I’ve spent years telling people, usually with exasperation and a certain amount of petulance, to trust experts and to stop obsessing about the rarity of their failure. But that was before a crisis in which millions of lives were dependent on a working relationship between science and government. Now that I must take my own advice, I feel the same anxiety I’ve so often dismissed in others. We—and I’m including myself here—need to come back to our senses about expertise.

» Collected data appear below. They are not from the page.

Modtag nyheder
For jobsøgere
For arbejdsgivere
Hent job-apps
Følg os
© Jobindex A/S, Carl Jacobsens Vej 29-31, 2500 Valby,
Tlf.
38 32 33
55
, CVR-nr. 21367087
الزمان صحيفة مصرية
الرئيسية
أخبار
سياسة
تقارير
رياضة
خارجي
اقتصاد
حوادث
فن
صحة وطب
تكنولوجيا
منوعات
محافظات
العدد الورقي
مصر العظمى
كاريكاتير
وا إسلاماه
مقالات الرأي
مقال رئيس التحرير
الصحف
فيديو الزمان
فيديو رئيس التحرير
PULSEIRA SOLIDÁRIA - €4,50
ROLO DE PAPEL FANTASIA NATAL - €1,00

For example, why ask *which* vaccine? Who are we to know? You have to trust people with expertise in areas you are not an expert in, and expect them to trust you in return. It’s part of the implicit social contract.
As paradoxical as this advice may seem, one important step to regaining our footing is for ordinary citizens to stop constantly seeking information as if we were fish darting about in a tank that’s been sprinkled with food. I say this as a victim of the same affliction; like everyone else, I am overwhelmed with extraneous information. I am far too awash in data, including much that I am not equipped to understand, about how each vaccine is made and which trials had better results.
The best experts help us find the sweet spot between our gut and our brain by explaining processes, risks, and benefits in ways that we can understand. The questions we pose to those experts are an important part of establishing a trusting relationship with them. But we must consider whether we are asking questions that are meaningful and intended to help us reach a decision, or whether we are asking questions to enjoy a temporary sense of empowerment.
This belief is the crux of the matter. Sometimes, experts and their institutions fail. But people who believe that medical schools, research institutions, peer review, and lab trials—in other words, the entire structure of modern science—have all failed or become corrupted are beyond the reach of reason, and no expert advice will sway them.
And concludes with an anecdote about being on a submarine in the middle of the ocean, looking up the night sky amid an infinite ocean. And how to be there, he has to trust the entire infrastructure of the people who built and run the sub.